» **WHAT IS REQUIRED**:
The records below need to be repeated exactly, though not their pictures.

Saved data entries
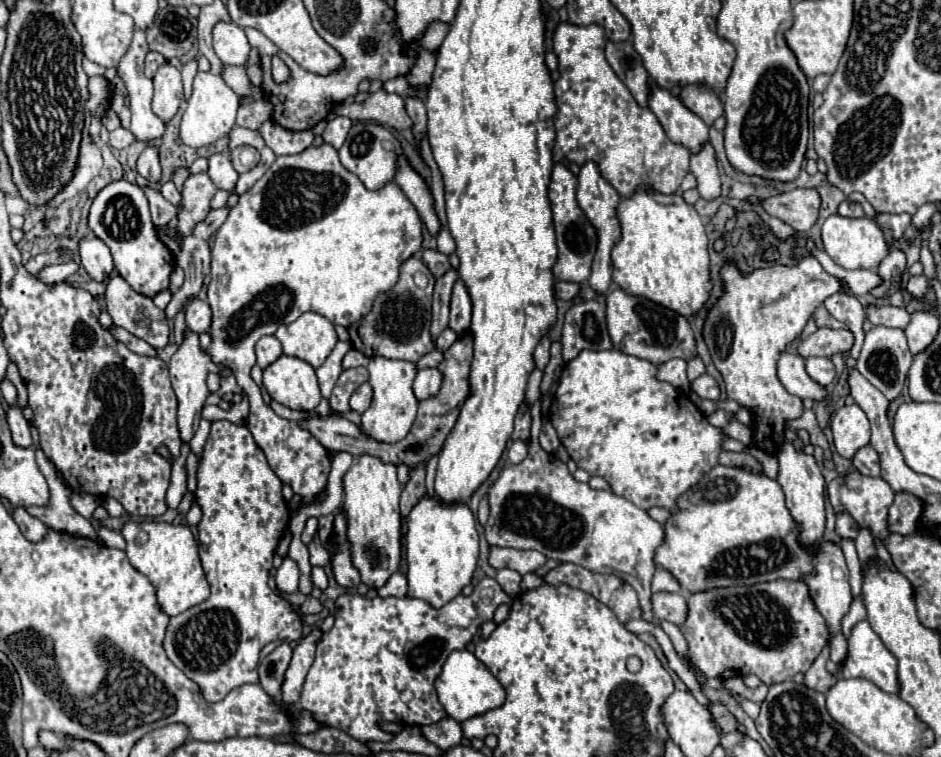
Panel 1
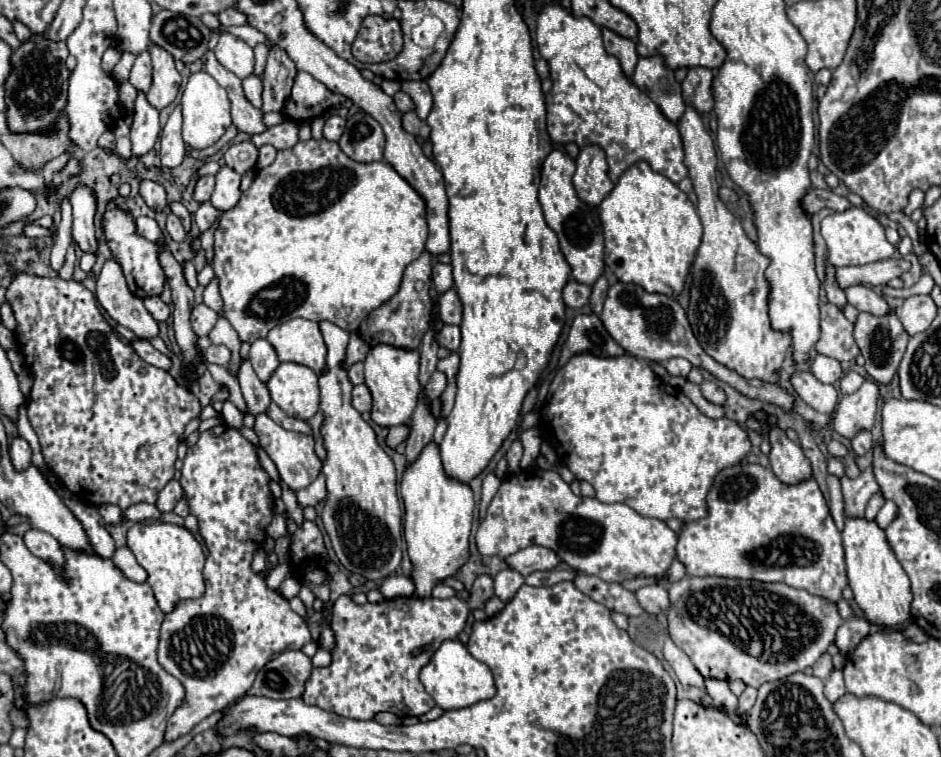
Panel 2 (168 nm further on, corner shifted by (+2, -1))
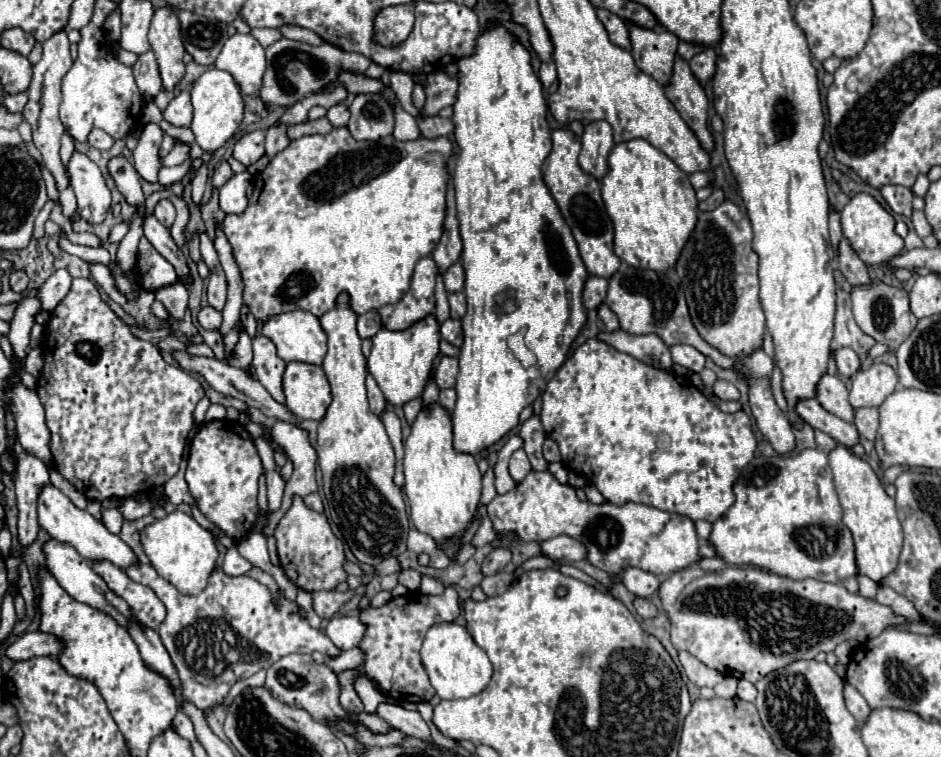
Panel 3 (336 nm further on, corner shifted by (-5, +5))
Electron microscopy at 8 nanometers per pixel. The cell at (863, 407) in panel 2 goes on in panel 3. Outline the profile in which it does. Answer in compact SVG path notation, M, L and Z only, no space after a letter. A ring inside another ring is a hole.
M872 364L860 370L850 388L850 404L858 408L878 408L898 384L896 372L888 364Z

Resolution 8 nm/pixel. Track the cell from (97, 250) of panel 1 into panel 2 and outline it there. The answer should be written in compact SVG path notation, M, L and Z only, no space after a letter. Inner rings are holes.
M77 186L71 192L71 206L73 206L73 240L81 246L83 252L97 252L97 238L95 238L95 212L97 200L95 192L89 186Z

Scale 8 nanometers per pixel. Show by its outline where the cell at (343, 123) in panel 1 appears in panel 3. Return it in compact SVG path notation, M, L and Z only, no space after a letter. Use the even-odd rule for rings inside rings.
M336 104L336 106L332 106L332 108L328 110L328 116L326 116L326 118L330 120L330 124L332 124L334 128L342 128L342 126L348 126L350 110L348 110L344 104Z

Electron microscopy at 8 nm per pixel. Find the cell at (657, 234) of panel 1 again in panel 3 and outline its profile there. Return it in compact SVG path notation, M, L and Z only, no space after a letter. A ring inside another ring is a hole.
M630 140L616 144L608 156L610 172L602 180L602 200L608 216L614 224L614 252L620 260L632 268L648 268L660 274L672 270L684 250L684 244L694 232L698 220L698 200L696 192L684 174L664 152L648 144L646 140Z

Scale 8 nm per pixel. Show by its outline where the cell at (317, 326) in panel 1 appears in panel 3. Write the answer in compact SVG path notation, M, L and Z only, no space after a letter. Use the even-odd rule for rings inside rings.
M286 312L280 316L274 316L272 320L268 320L268 324L262 324L260 332L264 336L268 336L276 348L278 348L278 356L284 362L308 362L308 364L322 364L324 356L326 356L326 332L320 326L320 320L312 314L312 312Z

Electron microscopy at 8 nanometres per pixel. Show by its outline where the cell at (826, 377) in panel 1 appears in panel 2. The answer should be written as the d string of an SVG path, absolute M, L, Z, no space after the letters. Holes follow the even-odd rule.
M817 354L811 362L811 372L817 380L821 380L823 384L835 384L837 380L843 378L843 368L841 362L829 358L829 356L821 356Z

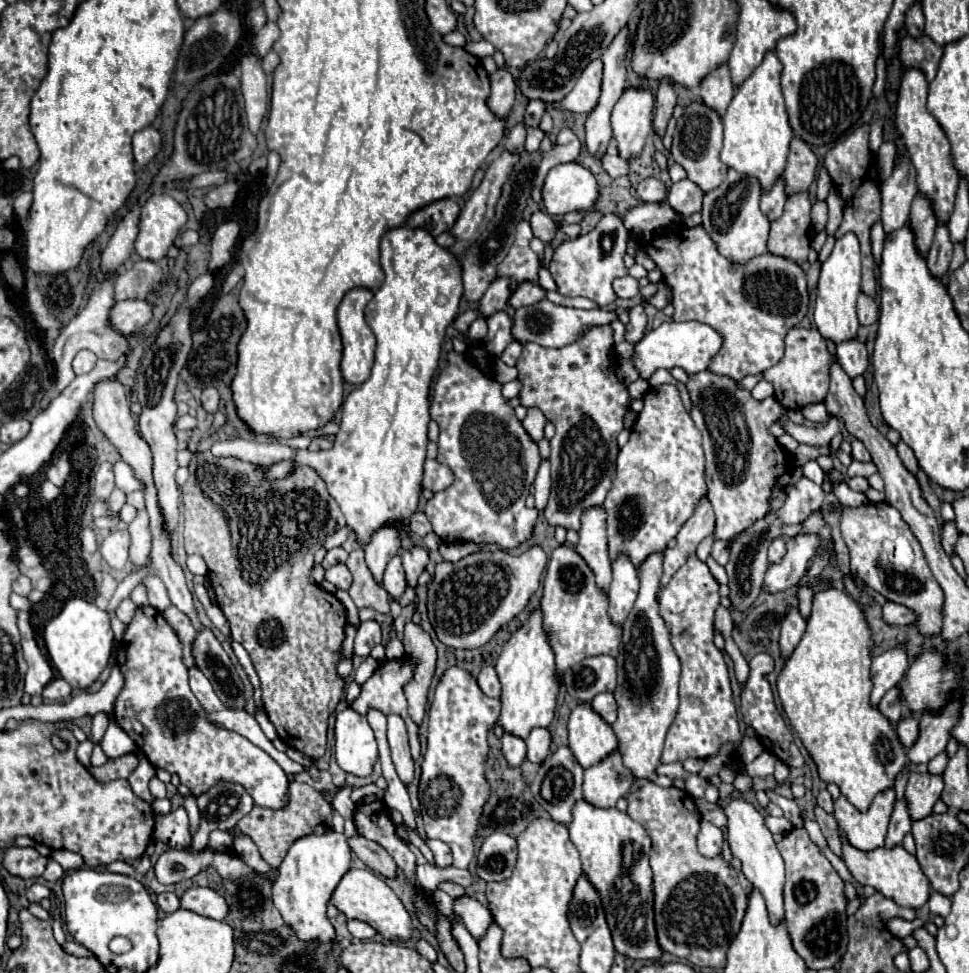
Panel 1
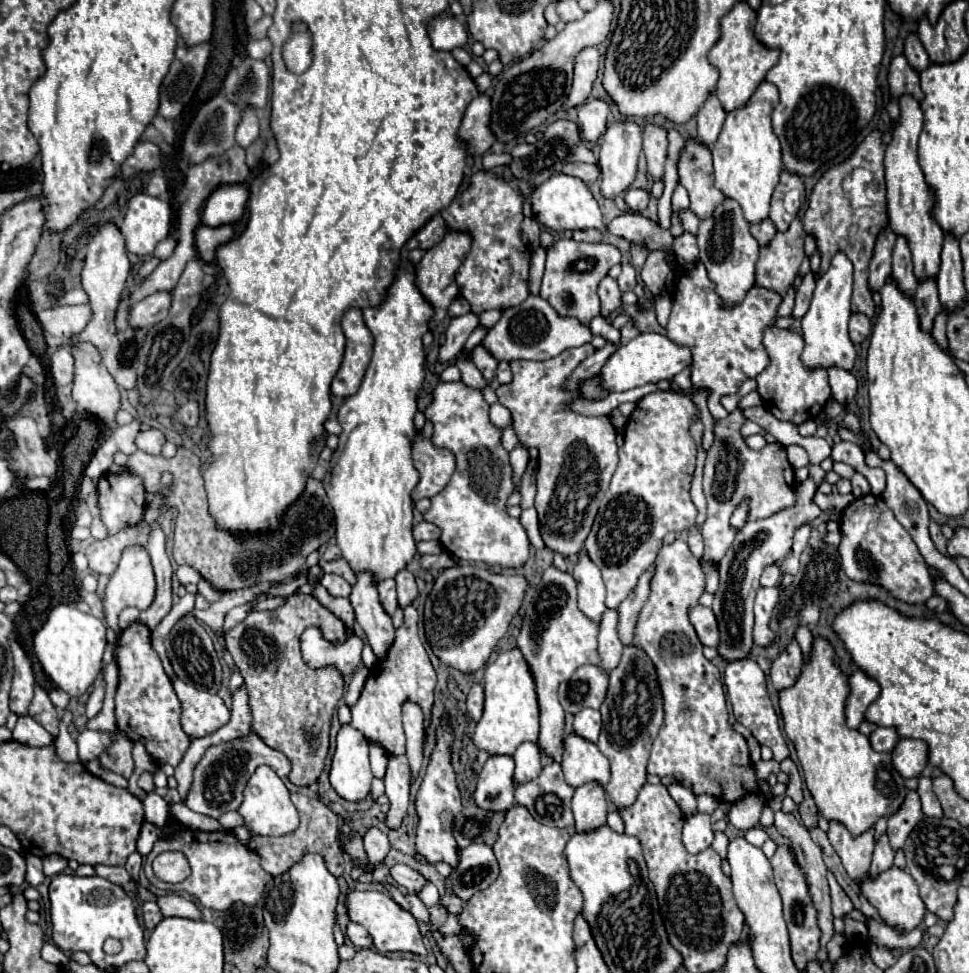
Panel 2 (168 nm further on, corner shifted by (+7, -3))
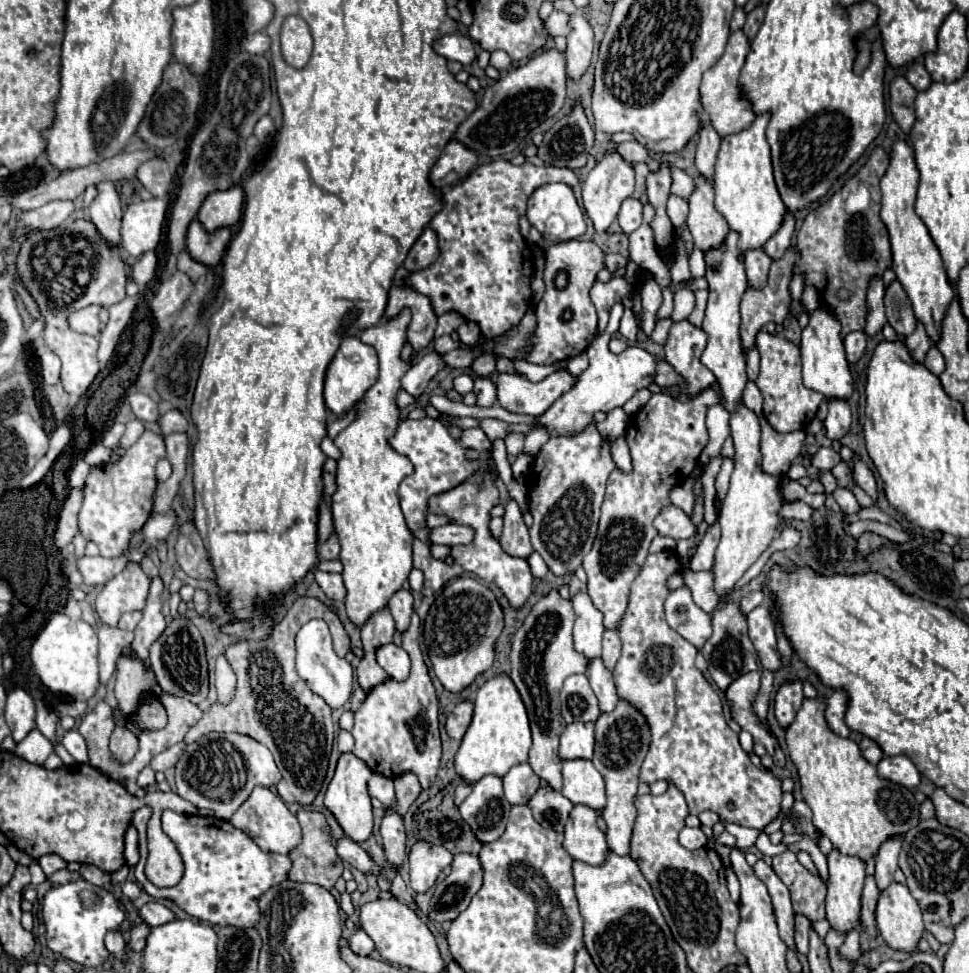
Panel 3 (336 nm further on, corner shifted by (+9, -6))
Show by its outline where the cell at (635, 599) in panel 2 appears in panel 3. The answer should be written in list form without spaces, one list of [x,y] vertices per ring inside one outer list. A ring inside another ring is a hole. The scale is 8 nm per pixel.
[[[605,631],[605,635],[603,635],[603,655],[601,655],[603,665],[611,671],[615,667],[617,659],[619,659],[619,655],[621,655],[619,633],[617,631]]]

» **SOLVED EXERCISE**:
Panel 1
Panel 2 (168 nm further on, corner shifted by (+2, -1))
Panel 3 (336 nm further on, corner shifted by (-5, +5))
Electron microscopy at 8 nanometers per pixel. The cell at (863, 407) in panel 2 goes on in panel 3. Outline the profile in which it does. Answer in compact SVG path notation, M, L and Z only, no space after a letter. A ring inside another ring is a hole.
M872 364L860 370L850 388L850 404L858 408L878 408L898 384L896 372L888 364Z

Resolution 8 nm/pixel. Track the cell from (97, 250) of panel 1 into panel 2 and outline it there. The answer should be written in compact SVG path notation, M, L and Z only, no space after a letter. Inner rings are holes.
M77 186L71 192L71 206L73 206L73 240L81 246L83 252L97 252L97 238L95 238L95 212L97 200L95 192L89 186Z

Scale 8 nanometers per pixel. Show by its outline where the cell at (343, 123) in panel 1 appears in panel 3. Return it in compact SVG path notation, M, L and Z only, no space after a letter. Use the even-odd rule for rings inside rings.
M336 104L336 106L332 106L332 108L328 110L328 116L326 116L326 118L330 120L330 124L332 124L334 128L342 128L342 126L348 126L350 110L348 110L344 104Z

Electron microscopy at 8 nm per pixel. Find the cell at (657, 234) of panel 1 again in panel 3 and outline its profile there. Return it in compact SVG path notation, M, L and Z only, no space after a letter. A ring inside another ring is a hole.
M630 140L616 144L608 156L610 172L602 180L602 200L608 216L614 224L614 252L620 260L632 268L648 268L660 274L672 270L684 250L684 244L694 232L698 220L698 200L696 192L684 174L664 152L648 144L646 140Z

Scale 8 nm per pixel. Show by its outline where the cell at (317, 326) in panel 1 appears in panel 3. Write the answer in compact SVG path notation, M, L and Z only, no space after a letter. Use the even-odd rule for rings inside rings.
M286 312L280 316L274 316L272 320L268 320L268 324L262 324L260 332L264 336L268 336L276 348L278 348L278 356L284 362L308 362L308 364L322 364L324 356L326 356L326 332L320 326L320 320L312 314L312 312Z

Electron microscopy at 8 nanometres per pixel. Show by its outline where the cell at (826, 377) in panel 1 appears in panel 2. The answer should be written as the d string of an SVG path, absolute M, L, Z, no space after the letters. Holes follow the even-odd rule.
M817 354L811 362L811 372L817 380L821 380L823 384L835 384L837 380L843 378L843 368L841 362L829 358L829 356L821 356Z

Panel 1
Panel 2 (168 nm further on, corner shifted by (+7, -3))
Panel 3 (336 nm further on, corner shifted by (+9, -6))
Show by its outline where the cell at (635, 599) in panel 2 appears in panel 3. The answer should be written in list form without spaces, one list of [x,y] vertices per ring inside one outer list. A ring inside another ring is a hole. The scale is 8 nm per pixel.
[[[605,631],[605,635],[603,635],[603,655],[601,655],[603,665],[611,671],[615,667],[617,659],[619,659],[619,655],[621,655],[619,633],[617,631]]]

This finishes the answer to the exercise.